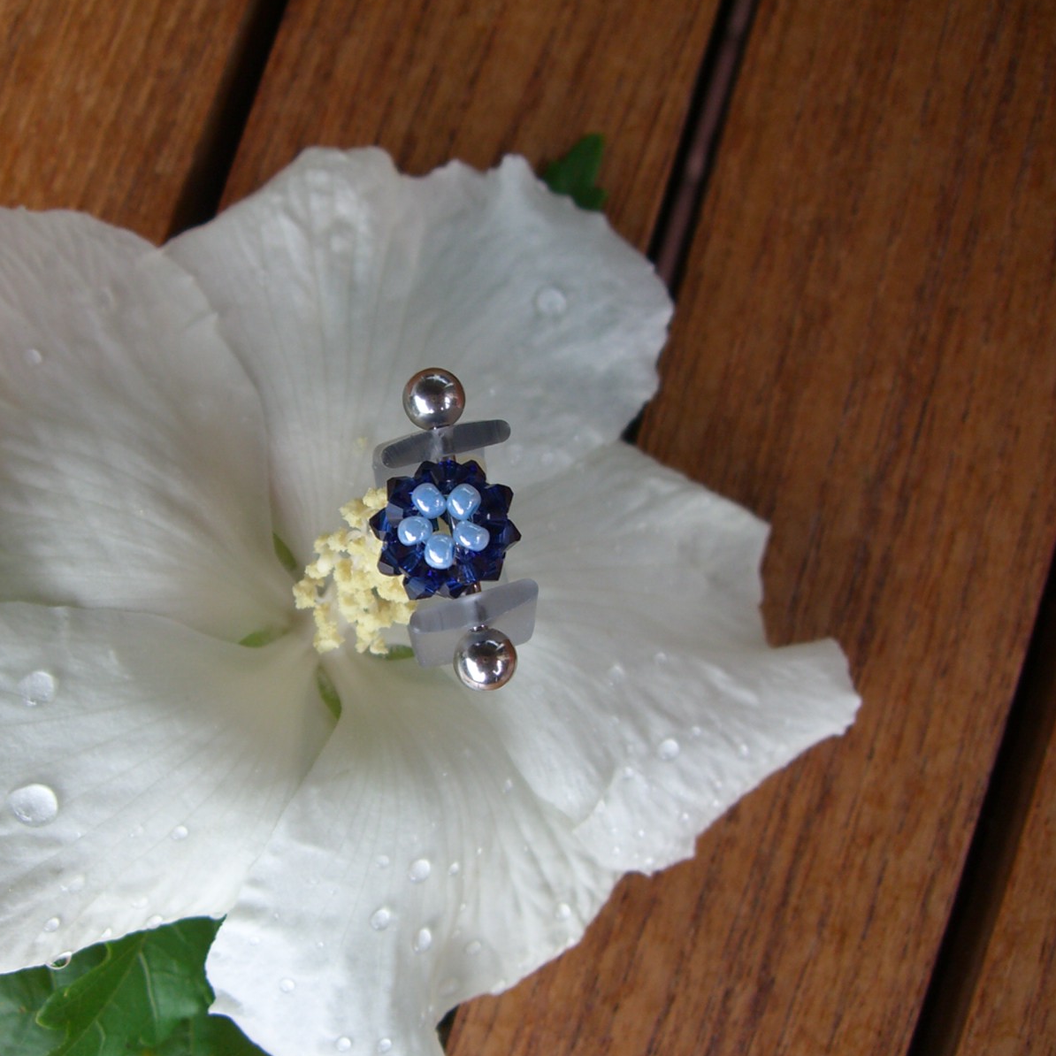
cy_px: 528
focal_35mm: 45
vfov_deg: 37.6
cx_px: 439
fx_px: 1553
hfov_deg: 37.4
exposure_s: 1/200
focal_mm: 6.2
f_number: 2.7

+ + +

How to complete this task: Give back every line of the material exactly as written, but not the pictures.

Finished exercise:
cy_px: 528
focal_35mm: 45
vfov_deg: 37.6
cx_px: 439
fx_px: 1553
hfov_deg: 37.4
exposure_s: 1/200
focal_mm: 6.2
f_number: 2.7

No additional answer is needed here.